Remember the badly edited, error-filled book at the start of my blog? That kind of book is the reason readers decide that self-published books aren’t for them. In one fell swoop, that writer will have frightened away an audience. And not just for his books, but for all the Indie authors who fall into the same genre category. That’s why getting it right matters.
So here, for what they are worth, are my top tips for things to do before you think about pressing the ‘publish’ button…
- Read loads of books in the genre you write. Try to define why they ‘work’ – or indeed don’t. Apply the same logical approach to your writing. (If you find you don’t have the distance from your own stuff to be able to see that clearly – and if you’re like me, you probably won’t – see tip #2).
- Join a local writing group, or an online one. There will be writers at all stages of their journey. The guy running my local (free to join) group is multi-published and is happy to offer advice. I belong to lots of online writing groups, all were free to join. One offers a critique-swap between members (you send your stuff; someone sends you theirs – you swap thoughts on what you read). Costs nothing but your time and gives useful pointers from an independent reader’s viewpoint. Find some like-minded writing buddies and talk about your writing/critique one another’s stuff. If you can, pay to do some professional courses, run by established writers. They are worth their weight in gold. Above all, don’t go it alone.

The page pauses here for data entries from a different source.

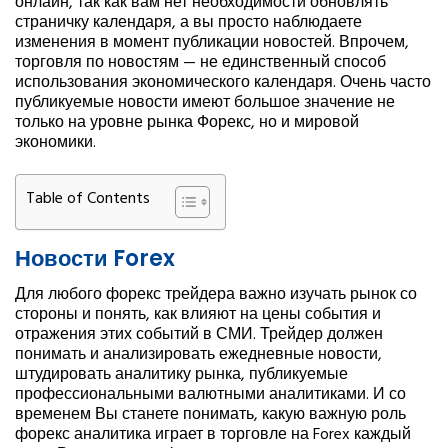
онлайн, так как вам нет необходимости обновлять
страничку календаря, а вы просто наблюдаете
изменения в момент публикации новостей. Впрочем,
торговля по новостям — не единственный способ
использования экономического календаря. Очень часто
публикуемые новости имеют большое значение не
только на уровне рынка Форекс, но и мировой
экономики.
Table of Contents
Новости Forex
Для любого форекс трейдера важно изучать рынок со
стороны и понять, как влияют на цены события и
отражения этих событий в СМИ. Трейдер должен
понимать и анализировать ежедневные новости,
штудировать аналитику рынка, публикуемые
профессиональными валютными аналитиками. И со
временем Вы станете понимать, какую важную роль
форекс аналитика играет в торговле на Forex каждый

- Don’t be in a rush. Write your manuscript. Put it away for a minimum of a few weeks (a few months is even better). Return to it with a fresh perspective and read it as if you’d bought it. Preferably when you’re in a bad mood. Still uber-impressed with it?

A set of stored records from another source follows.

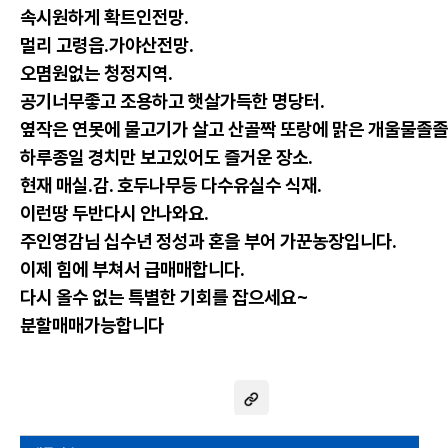
속시원하게 확트인전망.
멀리 고령읍.가야산전망.
오몀원없는 청정지역.
공기너무좋고 조용하고 햇살가득한 명당터.
옆작은 연못에 물고기가 살고 산골짝 또랑에 맑은 개울물졸졸
하루종일 경치만 보고있어도 즐거운 장소.
현재 매실.감. 호두나무등 다수유실수 식재.
이런땅 두반다시 안나와요.
주인영감님 십수년 정성과 혼을 부어 가꾼농장입니다.
이제 힘에 부쳐서 급매매합니다.
다시 올수 없는 특별한 기회를 잡으세요~
분할매매가능합니다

- Edit HARD. Don’t be kind to yourself, because readers won’t be. Stephen King talks about ‘killing your darlings’. He doesn’t just mean characters who fulfil no real purpose, he’s talking about pet phrases which you love but don’t enhance the story, parts of the novel which do nothing but fill up pages, the use of too many adverbs, filler words. Too much ‘telling’. The list is endless. (And if you’re not sure what’s on the list – you’re not ready to push the button).

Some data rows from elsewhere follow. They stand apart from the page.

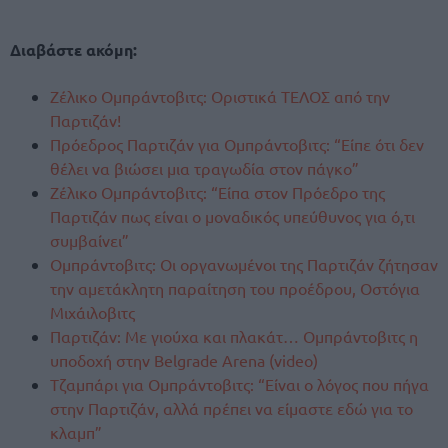
Διαβάστε ακόμη:
Ζέλικο Ομπράντοβιτς: Οριστικά ΤΕΛΟΣ από την
Παρτιζάν!
Πρόεδρος Παρτιζάν για Ομπράντοβιτς: “Είπε ότι δεν
θέλει να βιώσει μια τραγωδία στον πάγκο”
Ζέλικο Ομπράντοβιτς: “Είπα στον Πρόεδρο της
Παρτιζάν πως είναι ο μοναδικός υπεύθυνος για ό,τι
συμβαίνει”
Ομπράντοβιτς: Οι οργανωμένοι της Παρτιζάν ζήτησαν
την αμετάκλητη παραίτηση του προέδρου, Οστόγια
Μιχάιλοβιτς
Παρτιζάν: Με γιούχα και πλακάτ… Ομπράντοβιτς η
υποδοχή στην Belgrade Arena (video)
Τζαμπάρι για Ομπράντοβιτς: “Είναι ο λόγος που πήγα
στην Παρτιζάν, αλλά πρέπει να είμαστε εδώ για το
κλαμπ”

- Be aware that what you think is your very best work today, will probably look like it was written by a seven-year-old when you review it at some future time. This is normal. It is part of the process. (Refer to tip #3). I have four complete manuscripts which were written before the one I refer to in this blog. I cringe when I look at them. I still love the stories. I don’t love the way I wrote them. I am eternally glad I didn’t self-publish them, because I now know I can do a much better job for those characters, when I finally get around to rewriting them.
- Know that every speck of effort you put in now will pay dividends later. Your future author-self will thank you, that much I promise you.
As with many things, Stephen King probably sums it up the best, so I will leave you with a quote from his writing memoirs.
“If a writer knows what he or she is doing, I’ll go along for the ride. If he or she doesn’t… well, I’m in my fifties now, and there are a lot of books out there. I don’t have time to waste with the poorly written ones.”